WHAT TO PRODUCE: Reproduce all of the entries below word for word, leaving out the pictures.

Records contained in a dataset:
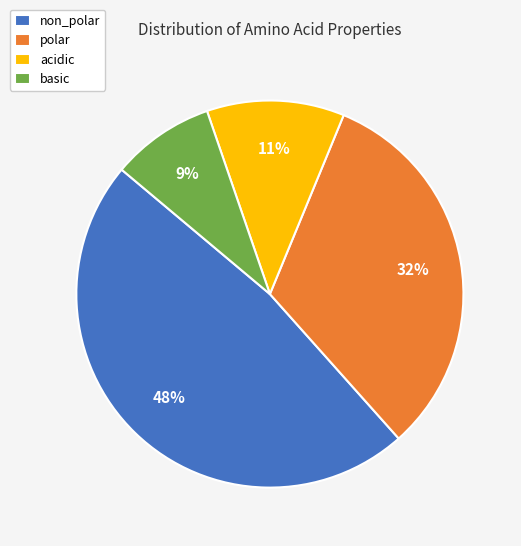

Does any single category account for the majority?

No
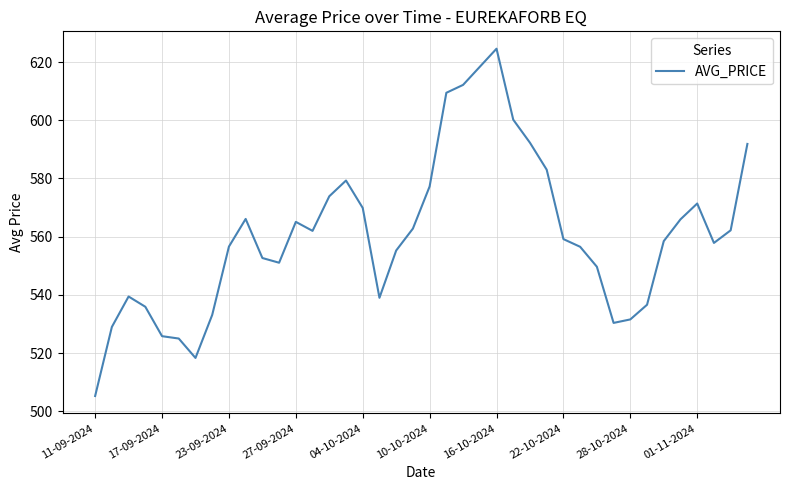

What is the greatest value displayed?

624.6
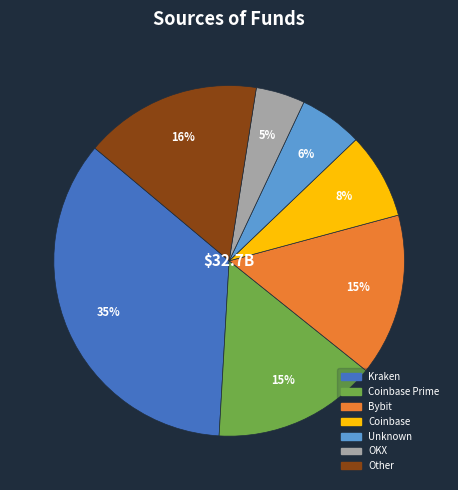

Does any single category account for the majority?

No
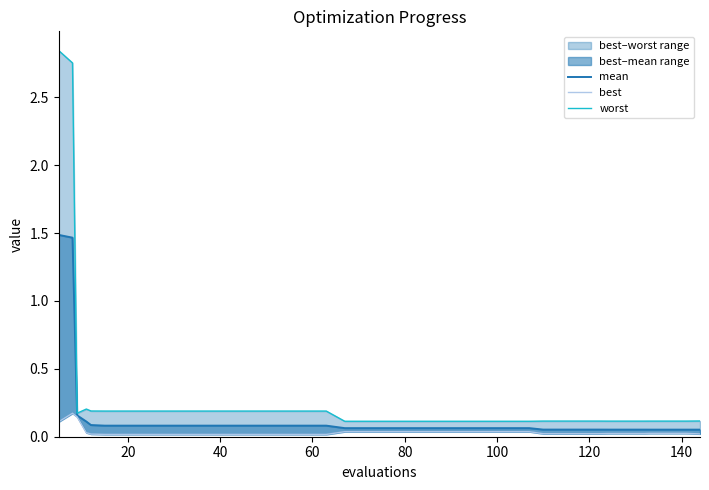

How many interior local peaks does the best series have?

1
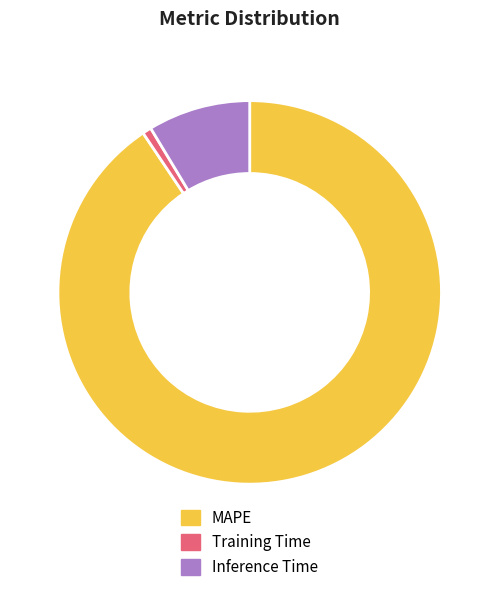

The MAPE slice represents 91% of the pie. True or false?

True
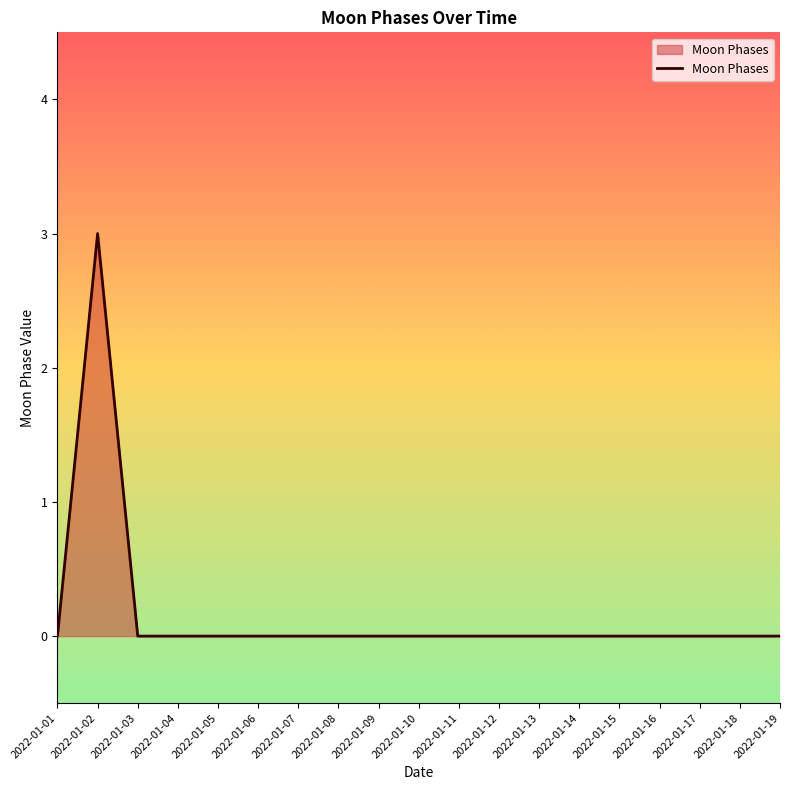

Which category has the highest value across all series?

2022-01-02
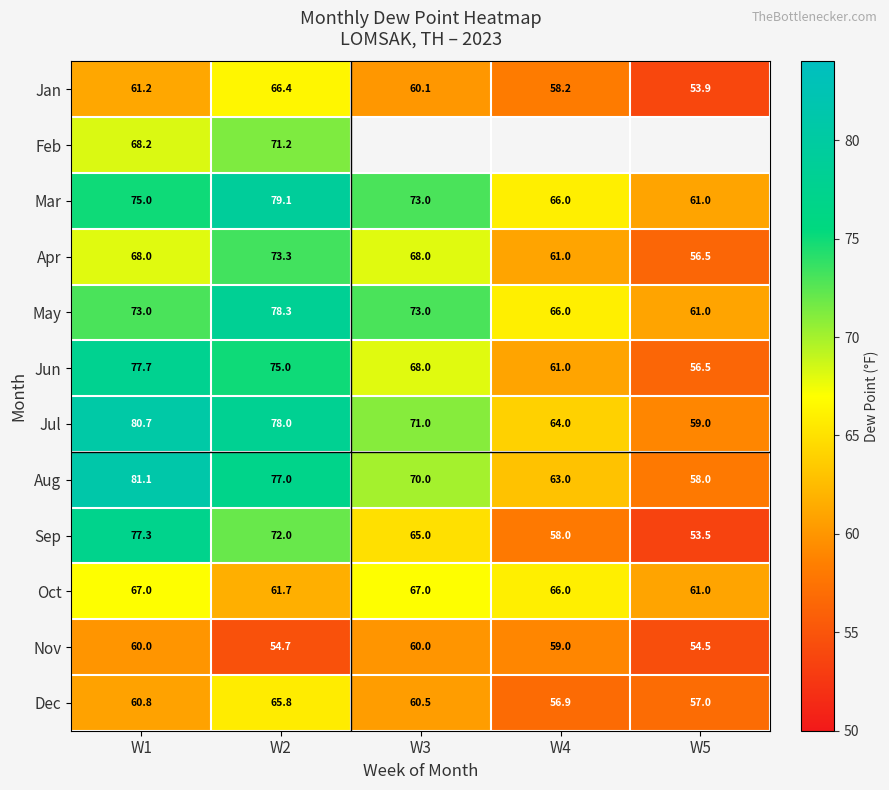

At which category is the sum across all series the highest?

W2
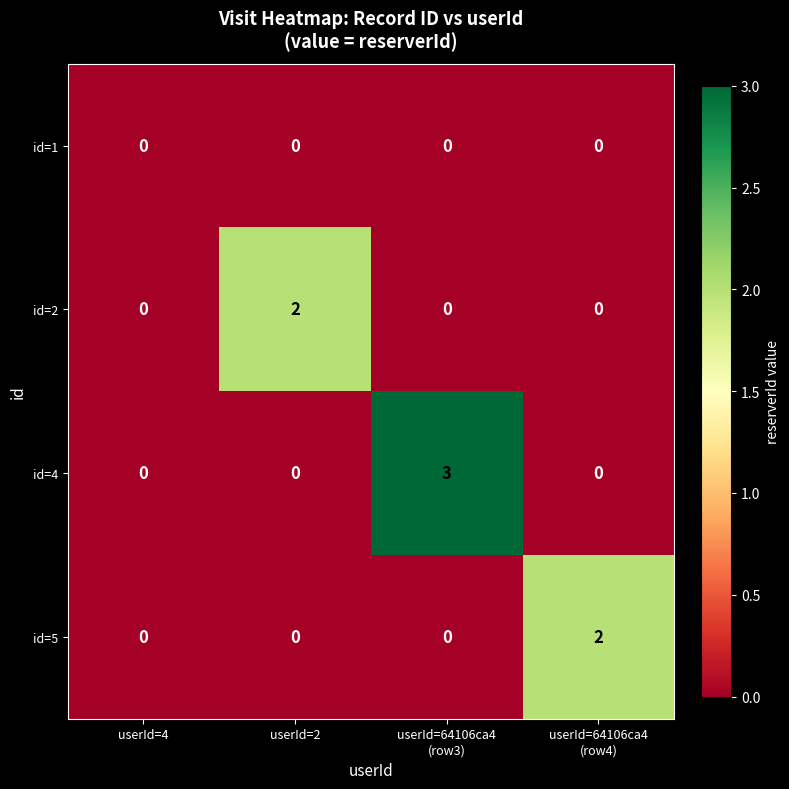

Which series has the largest total across all categories?

id=4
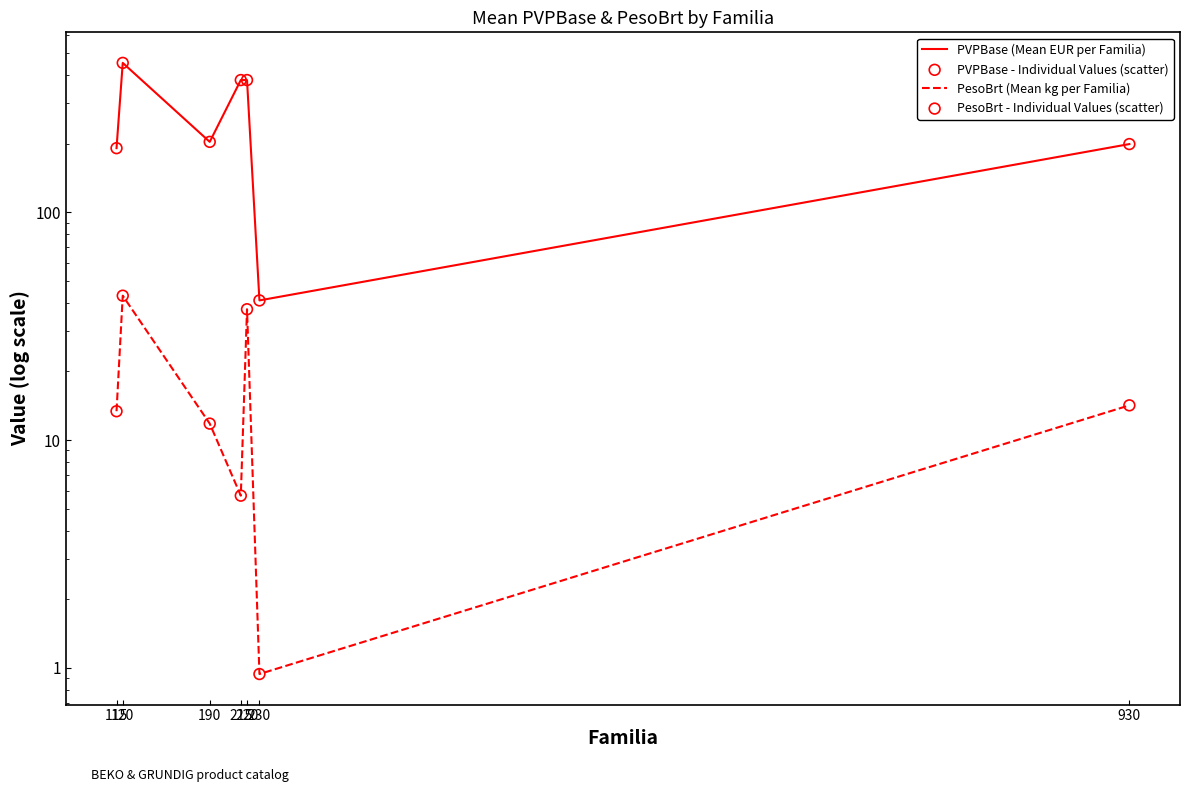

At how many categories does at least one series exceed 400?

1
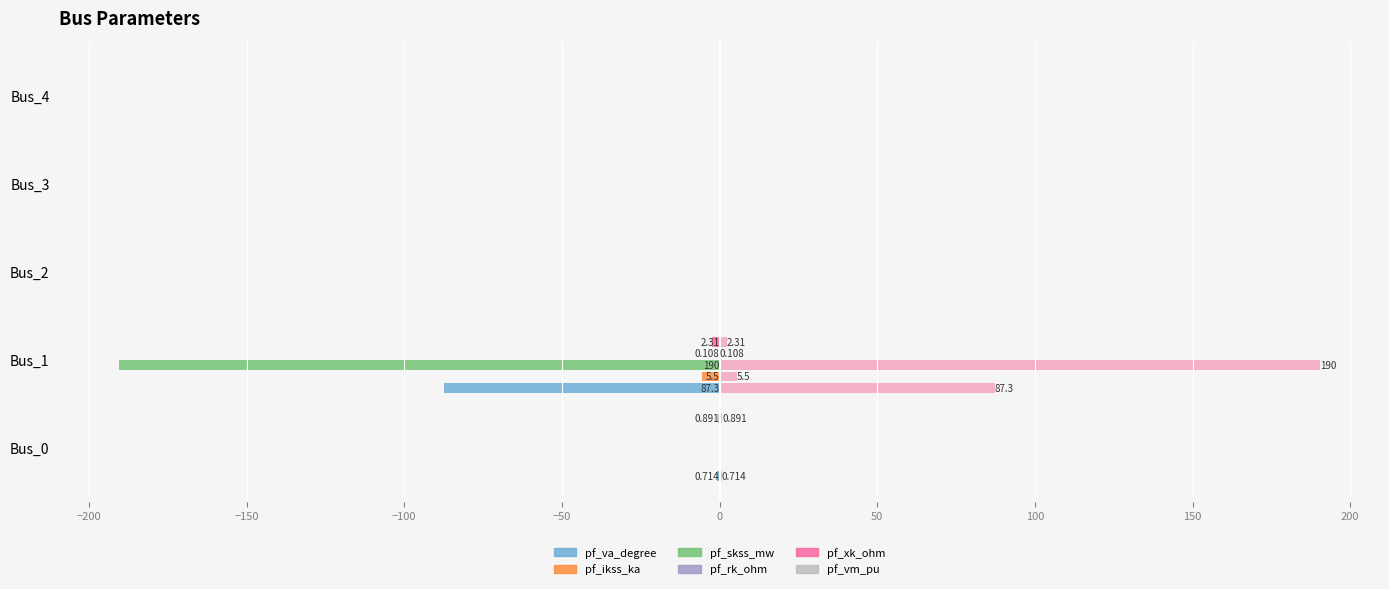

How many series are shown in this chart?

12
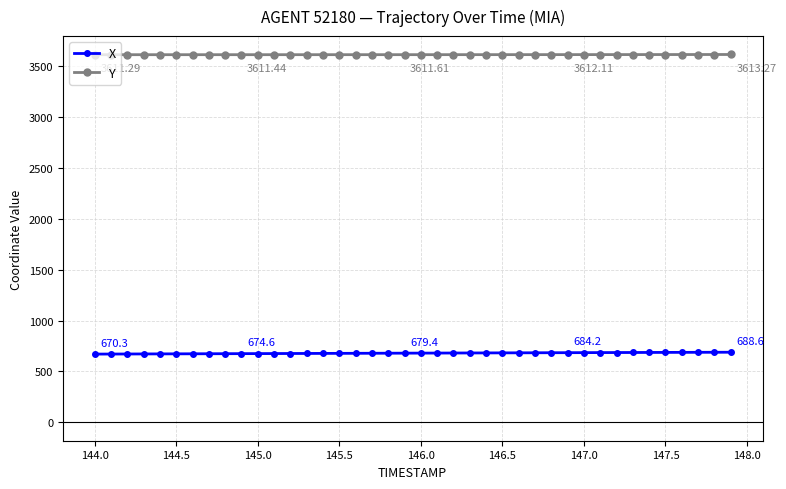

List the series in order of their overall mean, highest first.

Y, X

SOLUTION BELOW:
Does any single category account for the majority?

No

What is the greatest value displayed?

624.6

Does any single category account for the majority?

No

How many interior local peaks does the best series have?

1

The MAPE slice represents 91% of the pie. True or false?

True

Which category has the highest value across all series?

2022-01-02

At which category is the sum across all series the highest?

W2

Which series has the largest total across all categories?

id=4

At how many categories does at least one series exceed 400?

1

How many series are shown in this chart?

12

List the series in order of their overall mean, highest first.

Y, X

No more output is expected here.